Internet Court at Work: Three Use Cases Running Right Now
Three things Internet Court is being used for right now: revoking an agent that drifts off-mandate, enforcing a service agreement worth three dollars, and ruling on which records hold up as evidence.
Autonomous agents have started transacting with each other: discovering services, negotiating, and paying per call without a human in the loop. Each hop is a tiny contract worth fractions of a cent, and when one goes wrong there is no one to call. The cost of any human dispute process dwarfs the amount at stake.
Handling a contested deal is not a minor edge case. It is the difference between a payment network and an economy.
Internet Court is the trust layer for that economy: payment, escrow, and dispute resolution in a single skill two agents can invoke in natural language. The crucial part is when the court is invoked. Two agents, or the people behind them, write the dispute clause into the contract at the moment they form it. On the happy path nothing happens: the deal completes and no dispute is ever raised. It is not a court you run to. It is a clause you sign with, and it sits dormant until needed.
Here are three applications we are working on right now.
Guardrails on an agent you don't fully trust
You are willing to fund an agent, but you don't trust it with your money. So you don't hand it a wallet. You hand it a MetaMask Smart Wallet (ERC-7710) with hard limits baked in: this merchant only, this budget, this expiry. Those are deterministic guardrails; the agent simply cannot spend outside them.
On top of that sits a subjective check. An independent reviewer, run by GenLayer, reads the signed evidence from each purchase and judges it against a plain-language mandate ("sports news only"). If the agent drifts and buys something off-mandate, the reviewer revokes its access on-chain, and the next payment attempt is refused before any funds move. You still own the account and the remaining funds. Only the agent's authority dies.

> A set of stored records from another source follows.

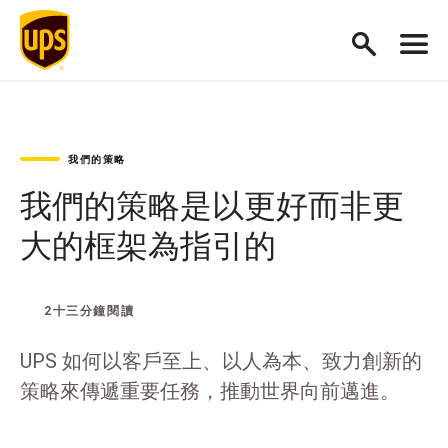
我們的策略
我們的策略是以更好而非更
大的框架為指引的
2十三分鐘閱讀
UPS 如何以客戶至上、以人為本、致力創新的
策略來傳遞重要任務，推動世界向前邁進。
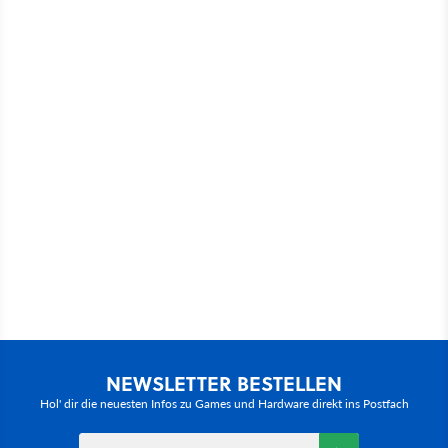
NEWSLETTER BESTELLEN
Hol' dir die neuesten Infos zu Games und Hardware direkt ins Postfach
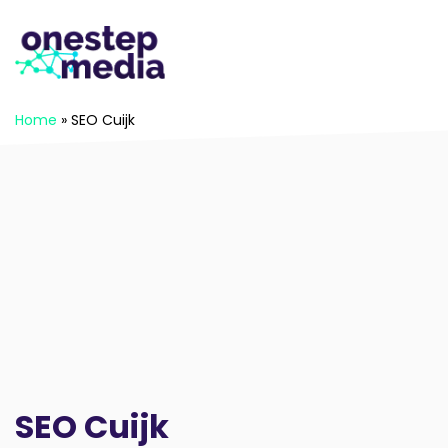
Home
»
SEO Cuijk
SEO Cuijk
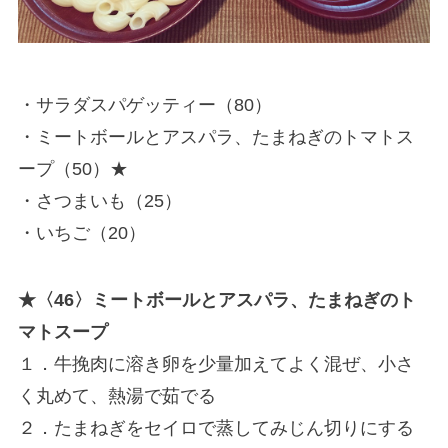
・サラダスパゲッティー（80）
・ミートボールとアスパラ、たまねぎのトマトス
ープ（50）★
・さつまいも（25）
・いちご（20）
★〈46〉ミートボールとアスパラ、たまねぎのト
マトスープ
１．牛挽肉に溶き卵を少量加えてよく混ぜ、小さ
く丸めて、熱湯で茹でる
２．たまねぎをセイロで蒸してみじん切りにする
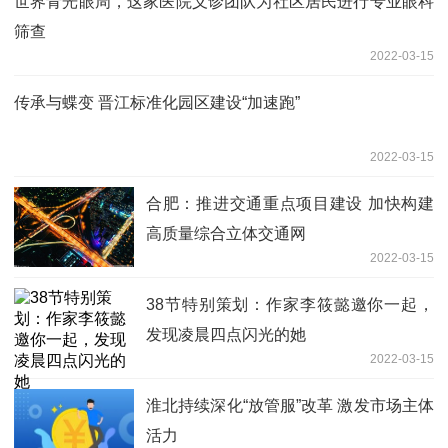
世界青光眼周，这家医院义诊团队为社区居民进行专业眼科
筛查
2022-03-15
传承与蝶变 晋江标准化园区建设“加速跑”
2022-03-15
合肥：推进交通重点项目建设 加快构建
高质量综合立体交通网
2022-03-15
38节特别策划：作家李筱懿邀你一起，
发现凌晨四点闪光的她
2022-03-15
淮北持续深化“放管服”改革 激发市场主体
活力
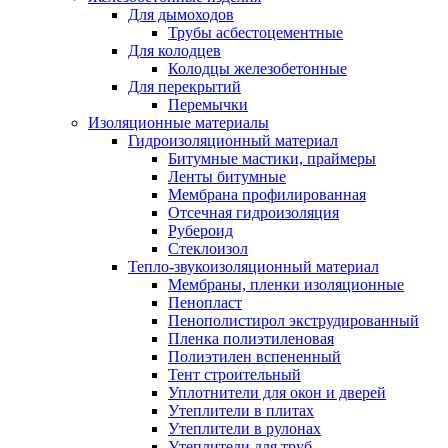
Для дымоходов
Трубы асбестоцементные
Для колодцев
Колодцы железобетонные
Для перекрытий
Перемычки
Изоляционные материалы
Гидроизоляционный материал
Битумные мастики, праймеры
Ленты битумные
Мембрана профилированная
Отсечная гидроизоляция
Рубероид
Стеклоизол
Тепло-звукоизоляционный материал
Мембраны, пленки изоляционные
Пенопласт
Пенополистирол экструдированный
Пленка полиэтиленовая
Полиэтилен вспененный
Тент строительный
Уплотнители для окон и дверей
Утеплители в плитах
Утеплители в рулонах
Утеплители для труб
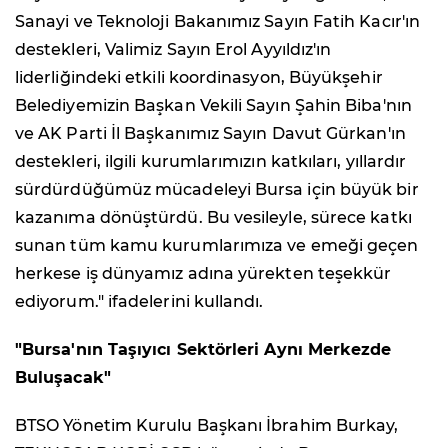
Sanayi ve Teknoloji Bakanımız Sayın Fatih Kacır'ın
destekleri, Valimiz Sayın Erol Ayyıldız'ın
liderliğindeki etkili koordinasyon, Büyükşehir
Belediyemizin Başkan Vekili Sayın Şahin Biba'nın
ve AK Parti İl Başkanımız Sayın Davut Gürkan'ın
destekleri, ilgili kurumlarımızın katkıları, yıllardır
sürdürdüğümüz mücadeleyi Bursa için büyük bir
kazanıma dönüştürdü. Bu vesileyle, sürece katkı
sunan tüm kamu kurumlarımıza ve emeği geçen
herkese iş dünyamız adına yürekten teşekkür
ediyorum." ifadelerini kullandı.
"Bursa'nın Taşıyıcı Sektörleri Aynı Merkezde
Buluşacak"
BTSO Yönetim Kurulu Başkanı İbrahim Burkay,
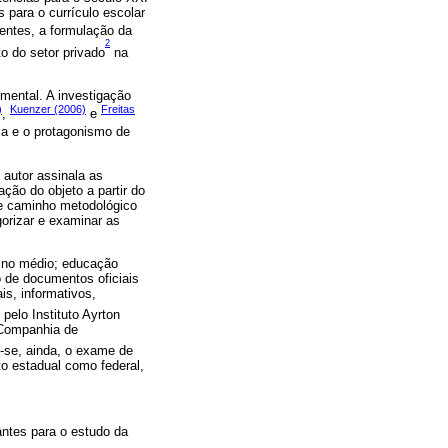
 para o currículo escolar
nentes, a formulação da
2
o do setor privado
na
mental. A investigação
)
Kuenzer (2006)
Freitas
,
e
a e o protagonismo de
 autor assinala as
ção do objeto a partir do
ste caminho metodológico
orizar e examinar as
sino médio; educação
o de documentos oficiais
s, informativos,
pelo Instituto Ayrton
 Companhia de
-se, ainda, o exame de
ito estadual como federal,
vantes para o estudo da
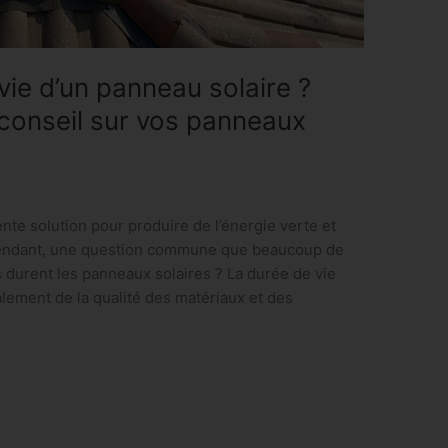
vie d’un panneau solaire ?
conseil sur vos panneaux
nte solution pour produire de l’énergie verte et
pendant, une question commune que beaucoup de
 durent les panneaux solaires ? La durée de vie
lement de la qualité des matériaux et des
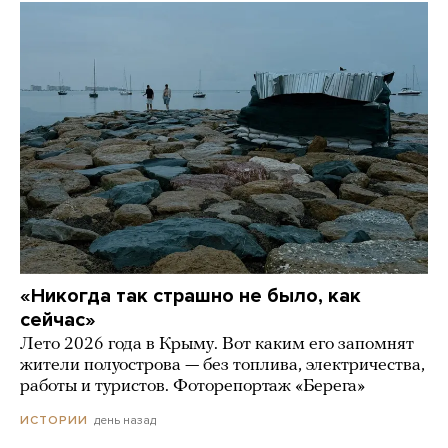
«Никогда так страшно не было, как
сейчас»
Лето 2026 года в Крыму. Вот каким его запомнят
жители полуострова — без топлива, электричества,
работы и туристов. Фоторепортаж «Берега»
день назад
ИСТОРИИ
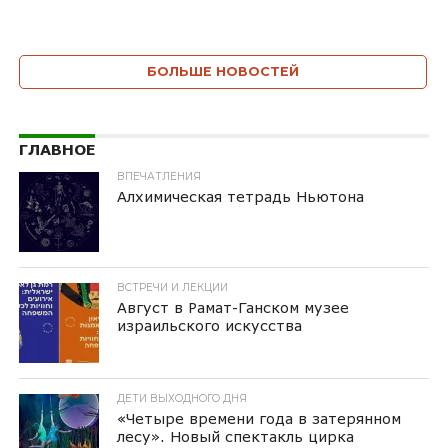
БОЛЬШЕ НОВОСТЕЙ
ГЛАВНОЕ
ВПЕЧАТЛЕНИЯ
Алхимическая тетрадь Ньютона
ВСТРЕЧИ И ЛЕКЦИИ
Август в Рамат-Ганском музее
израильского искусства
ДЕТИ ВЫХОДНОГО ДНЯ
«Четыре времени года в затерянном
лесу». Новый спектакль цирка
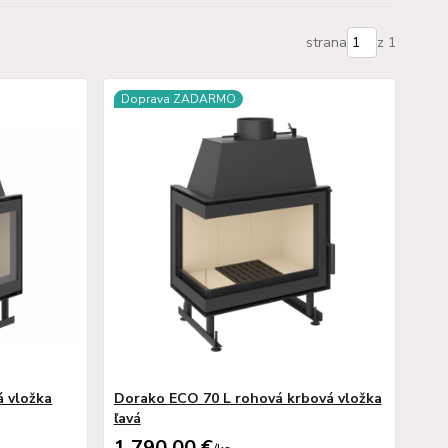
strana
z 1
Doprava ZADARMO
 vložka
Dorako ECO 70 L rohová krbová vložka
ľavá
1 790,00 €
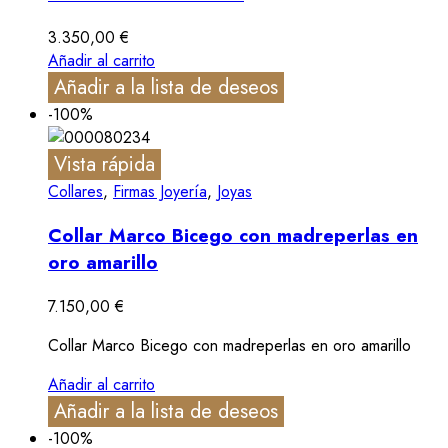
3.350,00
€
Añadir al carrito
Añadir a la lista de deseos
-100%
Vista rápida
Collares
,
Firmas Joyería
,
Joyas
Collar Marco Bicego con madreperlas en
oro amarillo
7.150,00
€
Collar Marco Bicego con madreperlas en oro amarillo
Añadir al carrito
Añadir a la lista de deseos
-100%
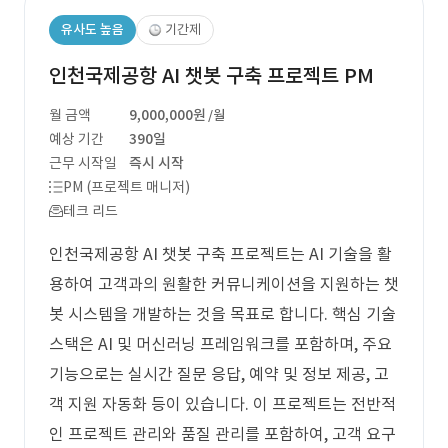
유사도 높음
기간제
인천국제공항 AI 챗봇 구축 프로젝트 PM
월 금액
9,000,000원
/월
예상 기간
390일
근무 시작일
즉시 시작
PM (프로젝트 매니저)
테크 리드
인천국제공항 AI 챗봇 구축 프로젝트는 AI 기술을 활
용하여 고객과의 원활한 커뮤니케이션을 지원하는 챗
봇 시스템을 개발하는 것을 목표로 합니다. 핵심 기술
스택은 AI 및 머신러닝 프레임워크를 포함하며, 주요
기능으로는 실시간 질문 응답, 예약 및 정보 제공, 고
객 지원 자동화 등이 있습니다. 이 프로젝트는 전반적
인 프로젝트 관리와 품질 관리를 포함하여, 고객 요구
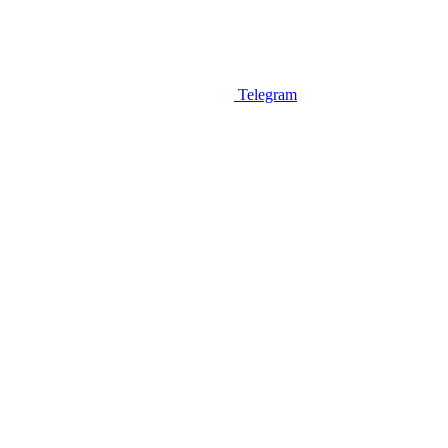
Telegram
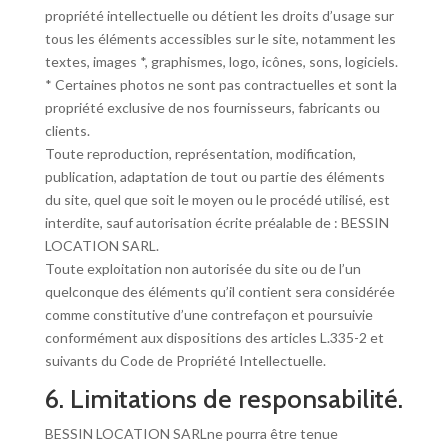
propriété intellectuelle ou détient les droits d’usage sur
tous les éléments accessibles sur le site, notamment les
textes, images *, graphismes, logo, icônes, sons, logiciels.
* Certaines photos ne sont pas contractuelles et sont la
propriété exclusive de nos fournisseurs, fabricants ou
clients.
Toute reproduction, représentation, modification,
publication, adaptation de tout ou partie des éléments
du site, quel que soit le moyen ou le procédé utilisé, est
interdite, sauf autorisation écrite préalable de : BESSIN
LOCATION SARL.
Toute exploitation non autorisée du site ou de l’un
quelconque des éléments qu’il contient sera considérée
comme constitutive d’une contrefaçon et poursuivie
conformément aux dispositions des articles L.335-2 et
suivants du Code de Propriété Intellectuelle.
6. Limitations de responsabilité.
BESSIN LOCATION SARLne pourra être tenue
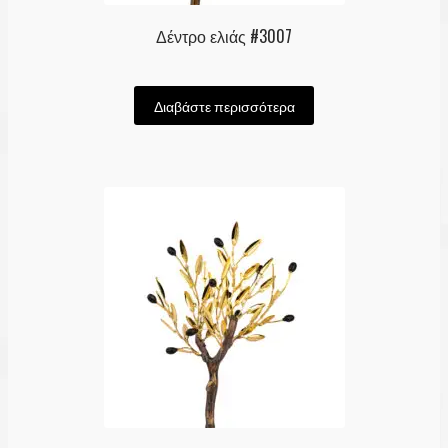
Δέντρο ελιάς #3007
Διαβάστε περισσότερα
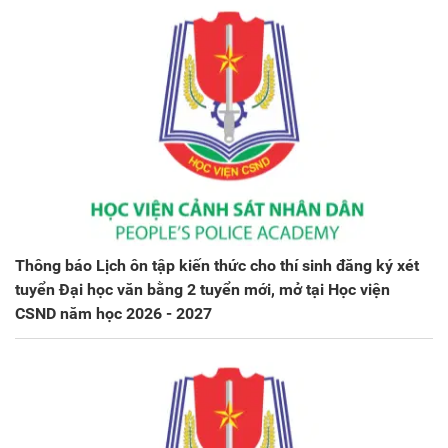
Thông báo Lịch ôn tập kiến thức cho thí sinh đăng ký xét
tuyển Đại học văn bằng 2 tuyển mới, mở tại Học viện
CSND năm học 2026 - 2027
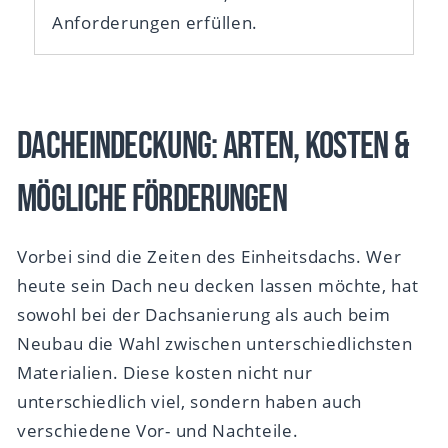
Anforderungen erfüllen.
Dacheindeckung: Arten, Kosten &
mögliche Förderungen
Vorbei sind die Zeiten des Einheitsdachs. Wer
heute sein Dach neu decken lassen möchte, hat
sowohl bei der Dachsanierung als auch beim
Neubau die Wahl zwischen unterschiedlichsten
Materialien. Diese kosten nicht nur
unterschiedlich viel, sondern haben auch
verschiedene Vor- und Nachteile.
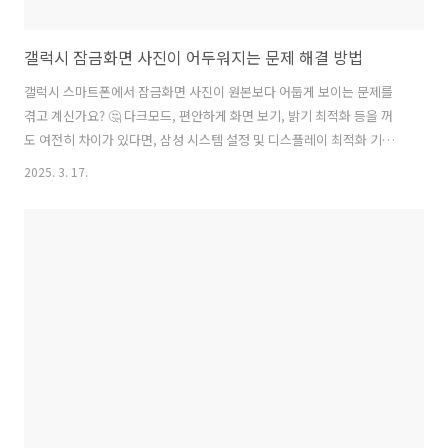
갤럭시 잠금화면 사진이 어두워지는 문제 해결 방법
갤럭시 스마트폰에서 잠금화면 사진이 원본보다 어둡게 보이는 문제를
겪고 계신가요? 🤔 다크모드, 편안하게 화면 보기, 밝기 최적화 등을 꺼
도 여전히 차이가 있다면, 삼성 시스템 설정 및 디스플레이 최적화 기능
때문일 가능성이 큽니다. 이번 포스팅에서는 이 문제의 원인과 해결 방법
2025. 3. 17.
을 자세히 설명해드리겠습니다! 😊📌 1. 갤럭시 잠금화면 사진이 어두워
지는 이유📍 갤럭시 스마트폰은 잠금화면에서 화면 밝기와 색상을 자동
조정하는 기능을 가지고 있습니다.이 기능은 배터리 절약, 가독성 향상,
시각적 편안함을 위해 적용되지만, 원본과 비교했을 때 색감이 어둡거나
탁해 보일 수 있습니다.🔍 주요 원인✅ 1) 잠금화면에서 자동 명암 조정
적용됨갤럭시는 잠금화면에서 배경 사진의 명암을 자동으로 조정하여
시계 및..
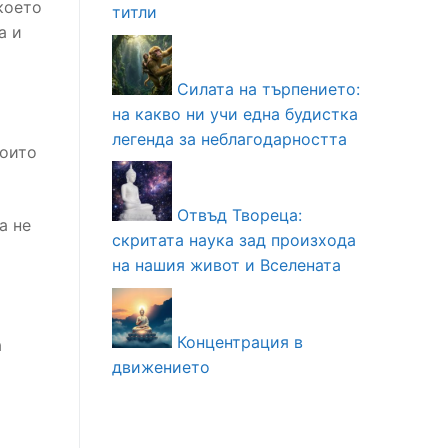
което
титли
а и
Силата на търпението:
на какво ни учи една будистка
легенда за неблагодарността
които
Отвъд Твореца:
а не
скритата наука зад произхода
на нашия живот и Вселената
Концентрация в
а
движението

This already runs end to end today.
A self-executing SLA, worth $3
An agent buys AI inference from a provider, for example over AntSeed, the consortium's peer-to-peer inference marketplace, settling per token in USDC. The provider has a bad hour: latency spikes, a model returns truncated output, for a minute it is down.
In the human world this is what a Service Level Agreement is for. "99.9% uptime," "service credits" you claim by emailing a rep and waiting days. That apparatus only makes sense when the contract is big enough to be worth a person's afternoon. This dispute is worth $3. No agent writes a demand letter over $3, and no provider staffs a desk for it. Traditionally the SLA is fiction, and the small customer just absorbs every outage.
Internet Court makes it enforceable. The two sides agreed the terms up front in plain language: 99.5% successful responses this window, p95 latency under 800ms. Payment sits in escrow. At settlement the contract, run by GenLayer, reads the period's signed logs and computes the payout itself. Hit the target, full release. Miss it, and the payment is docked proportionally with the rest released instantly, no ticket. If the two sides' logs genuinely disagree, that is the real dispute, and a panel of independent AI validators weighs both signed records and rules in seconds, for a fee smaller than the disagreement.
The point is not a faster SLA. It is that an SLA worth three dollars becomes enforceable at all. A tier of commerce that ran on the honor system, because justice was too expensive to deploy, suddenly has a floor under it.
Machine-speed money needs machine-speed adjudication.
Adjudicating a disputed memory
Collective Memory, another consortium partner, is building a community-staked memory layer: geo- and time-stamped, first-person records of real-world events, where people stake tokens on the memories they believe matter.
Imagine a journalist searching that layer for images documenting the earthquakes in Venezuela, sifting through first-person memories, each timestamped and tied to a place, to find evidence of what happened. The trouble is that the most important memories are also the most contested: competing records, competing stakes, competing claims about the same place on the same day, some authentic, some not. A memory layer that cannot sort that is just a comment section with a wallet, and a journalist cannot cite it.
That is the dispute Internet Court is built to settle. A panel of independent AI validators, run by GenLayer, weighs the conflicting records and produces what no single platform or human moderator credibly can: a neutral, auditable ruling on which memories hold up as evidence given the community's stated standard, with the reasoning and the dissent recorded on-chain. The journalist gets a citation that survives scrutiny.
Memory becomes evidence. Evidence gets a court that runs at internet speed.
The through-line
For small amounts, traditional dispute process is not slow. It is absent. Email, evidence, and human review do not pay for themselves below a certain dollar figure, so below it there is simply no recourse. And it is not only the amounts: agents transact at machine speed, thousands of times a second, far faster than any human-paced process could keep up with even if it were worth running.
Internet Court's bet is that a whole stratum of the economy, denominated in cents and transacted by software, has been running without a justice system because we never had one cheap and fast enough.
It will not replace the courts that handle disputes worth fighting over.
It shows up for the ones that aren't.